Our study was limited by the small size of the exploratory data set, and by the lack of an independent validation cohort to confirm the observed correlation between PRAME overexpression and clinicopathologic features. As this was an exploratory analysis, we opted not to perform adjustments to the p-values in our evaluation of clinicopathologic correlates with PRAME expression to correct for multiple comparisons testing, as it was our belief that this would be too conservative and overly reduce the power to detect subtle differences in our fairly small dataset, resulting in minimization of false positives at the expense of potentially excess false negatives. Had stringent Bonferroni corrections for multiple comparisons testing been applied, only the correlations between PRAME expression and density of CD68+ macrophages across all tumors, and the correlation in primary tumors between PRAME and site would be considered significant.

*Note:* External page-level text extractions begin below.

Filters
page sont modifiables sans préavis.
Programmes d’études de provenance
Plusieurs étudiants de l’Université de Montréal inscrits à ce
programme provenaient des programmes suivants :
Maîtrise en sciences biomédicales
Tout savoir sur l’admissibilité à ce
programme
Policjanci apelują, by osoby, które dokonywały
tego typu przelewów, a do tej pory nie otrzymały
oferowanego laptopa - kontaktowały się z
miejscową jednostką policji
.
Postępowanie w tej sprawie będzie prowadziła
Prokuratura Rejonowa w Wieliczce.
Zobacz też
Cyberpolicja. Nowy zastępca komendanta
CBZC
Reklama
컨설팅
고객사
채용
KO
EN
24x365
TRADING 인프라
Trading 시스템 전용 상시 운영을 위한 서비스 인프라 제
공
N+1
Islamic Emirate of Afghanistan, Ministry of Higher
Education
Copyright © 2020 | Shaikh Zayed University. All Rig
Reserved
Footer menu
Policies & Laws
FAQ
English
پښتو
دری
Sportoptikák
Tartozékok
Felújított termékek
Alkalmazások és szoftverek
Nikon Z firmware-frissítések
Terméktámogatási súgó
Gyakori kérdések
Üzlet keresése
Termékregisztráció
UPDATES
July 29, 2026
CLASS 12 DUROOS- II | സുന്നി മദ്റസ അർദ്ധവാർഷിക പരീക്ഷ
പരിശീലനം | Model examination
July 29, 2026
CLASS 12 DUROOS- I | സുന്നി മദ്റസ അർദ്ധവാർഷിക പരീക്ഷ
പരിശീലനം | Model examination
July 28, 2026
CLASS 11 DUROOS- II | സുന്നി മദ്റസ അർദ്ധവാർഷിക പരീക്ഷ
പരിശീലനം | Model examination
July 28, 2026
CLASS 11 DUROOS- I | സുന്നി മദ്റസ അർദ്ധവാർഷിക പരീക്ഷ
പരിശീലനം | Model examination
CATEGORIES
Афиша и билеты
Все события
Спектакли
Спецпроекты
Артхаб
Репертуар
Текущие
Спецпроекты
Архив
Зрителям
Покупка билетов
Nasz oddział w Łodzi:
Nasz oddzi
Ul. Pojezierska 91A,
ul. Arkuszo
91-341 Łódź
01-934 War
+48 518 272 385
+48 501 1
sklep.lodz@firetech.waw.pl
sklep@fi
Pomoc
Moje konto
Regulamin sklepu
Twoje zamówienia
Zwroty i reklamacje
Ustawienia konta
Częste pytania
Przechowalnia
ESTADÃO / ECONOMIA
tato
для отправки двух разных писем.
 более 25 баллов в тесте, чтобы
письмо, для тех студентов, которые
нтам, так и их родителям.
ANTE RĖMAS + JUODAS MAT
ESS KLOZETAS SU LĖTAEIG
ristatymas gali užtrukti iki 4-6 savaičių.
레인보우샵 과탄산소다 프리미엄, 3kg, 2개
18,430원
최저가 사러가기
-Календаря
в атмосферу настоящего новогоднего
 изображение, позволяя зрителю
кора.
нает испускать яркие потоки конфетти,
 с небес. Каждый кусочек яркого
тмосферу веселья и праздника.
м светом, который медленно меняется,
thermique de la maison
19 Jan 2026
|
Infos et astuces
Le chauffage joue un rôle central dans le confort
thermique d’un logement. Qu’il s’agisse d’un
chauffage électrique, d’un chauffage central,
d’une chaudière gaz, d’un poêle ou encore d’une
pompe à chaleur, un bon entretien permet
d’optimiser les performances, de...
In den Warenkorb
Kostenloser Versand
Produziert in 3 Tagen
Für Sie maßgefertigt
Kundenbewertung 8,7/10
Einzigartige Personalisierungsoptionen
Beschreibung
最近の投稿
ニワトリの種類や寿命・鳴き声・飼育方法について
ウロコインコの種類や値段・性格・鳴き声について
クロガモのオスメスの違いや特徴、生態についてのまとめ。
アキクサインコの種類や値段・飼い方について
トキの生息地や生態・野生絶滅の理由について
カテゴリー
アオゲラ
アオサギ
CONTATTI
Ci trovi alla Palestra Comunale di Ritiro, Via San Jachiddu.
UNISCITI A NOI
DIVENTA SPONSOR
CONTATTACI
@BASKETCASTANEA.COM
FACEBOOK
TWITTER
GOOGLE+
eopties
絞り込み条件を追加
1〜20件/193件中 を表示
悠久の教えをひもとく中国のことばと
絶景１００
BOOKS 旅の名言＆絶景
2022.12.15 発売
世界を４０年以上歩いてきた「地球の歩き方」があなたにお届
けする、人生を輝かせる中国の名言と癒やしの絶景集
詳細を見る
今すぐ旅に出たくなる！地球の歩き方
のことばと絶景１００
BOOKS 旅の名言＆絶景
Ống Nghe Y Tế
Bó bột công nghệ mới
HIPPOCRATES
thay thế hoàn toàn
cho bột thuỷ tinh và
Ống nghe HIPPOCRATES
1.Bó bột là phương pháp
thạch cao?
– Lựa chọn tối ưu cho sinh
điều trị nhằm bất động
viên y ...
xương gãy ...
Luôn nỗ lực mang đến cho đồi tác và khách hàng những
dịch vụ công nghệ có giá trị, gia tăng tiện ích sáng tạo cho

Our study also highlights the common problem in biomarker discovery of poor correlation between expression of mRNA and protein. While the specific mechanisms for the unexpected discrepancy we saw between mRNA and immunohistochemical studies for PRAME in Cohort A have yet to be elucidated, frequent causes of differential mRNA and protein expression include regulation of translation or protein turnover resulting in decreased protein synthesis or more rapid turnover. We can also not exclude the potential for artefactual bias due to RNA degradation in frozen tissues during storage, or due to changes in the tumor banking protocols over time at our center, particularly as 3 out of 4 of the lowest PRAME mRNA levels were seen in cases older than 10 years, while the 4 higher PRAME mRNA expression levels were all in cases banked in the last 10 years.

In conclusion, we found widespread expression of PRAME in solitary fibrous tumors, particularly those arising intrathoracically. While PRAME expression did not significantly correlate with outcome measures, elevated PRAME was associated with decreased intratumoral macrophages and frequent tumor cell expression of CD47, suggesting a downregulation of pathways involved in immune surveillance and antigen presentation in these tumors. The widespread expression of PRAME, and frequent high-level expression in metastases may represent a potential therapeutic target for immunotherapy modalities such as adoptive T-cell transfer in advanced solitary fibrous tumors. More extensive studies are needed to further pursue this avenue of investigation and validate the exploratory findings presented in this study.